Inside her chest, a blacksmith hammered on the anvil of her ribs. ‘Where were you before that?’ she asked.

‘Iberia, you mean?’

Whatever.

‘From the hills above the coast on the east.’ His mouth twitched downwards briefly and, she felt, involuntarily. ‘I was slave originally. Prisoner of war.’

‘What happened?’

‘You,’ he grinned and picked up a lyre, ‘talk too much.’ Softly Tarraco began to strum. ‘Just lie back. Listen to the music and the night.’

Sod it, why not? There were demons enough waiting when she returned! Thus Claudia abandoned herself to the marriage of chords which she never imagined existed. Haunting, aching melodies of sun-drenched Spanish hills filled the air, wordless songs of broken hearts and unrequited love, and they echoed across the terrace and far into the night.

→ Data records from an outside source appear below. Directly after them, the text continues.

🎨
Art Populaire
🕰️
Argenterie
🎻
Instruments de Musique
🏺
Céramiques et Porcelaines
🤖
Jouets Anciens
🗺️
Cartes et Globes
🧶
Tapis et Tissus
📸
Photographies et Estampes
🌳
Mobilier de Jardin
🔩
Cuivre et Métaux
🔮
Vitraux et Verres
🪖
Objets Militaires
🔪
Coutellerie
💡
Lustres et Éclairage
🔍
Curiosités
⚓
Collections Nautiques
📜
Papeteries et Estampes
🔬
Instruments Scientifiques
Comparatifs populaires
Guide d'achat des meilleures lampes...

The level in the wine jug dropped, and the scent of the roses and the lilies intensified in the heat of the torches.

‘Now,’ he said at length, laying down his lyre, ‘let us eat honeycombs fresh from the hive.’

‘What is this?’ She laughed. ‘Like our festival of Beating the Bounds, have you laid on a moveable feast?’

Tarraco made no reply, but silently ushered her through an atrium resplendent with golden rafters and redolent of myrrh, past a fountain chattering in a diamond pool. Finally he pulled aside a heavy tapestry curtain, the entrance to a small office, from which a large door opened inwards.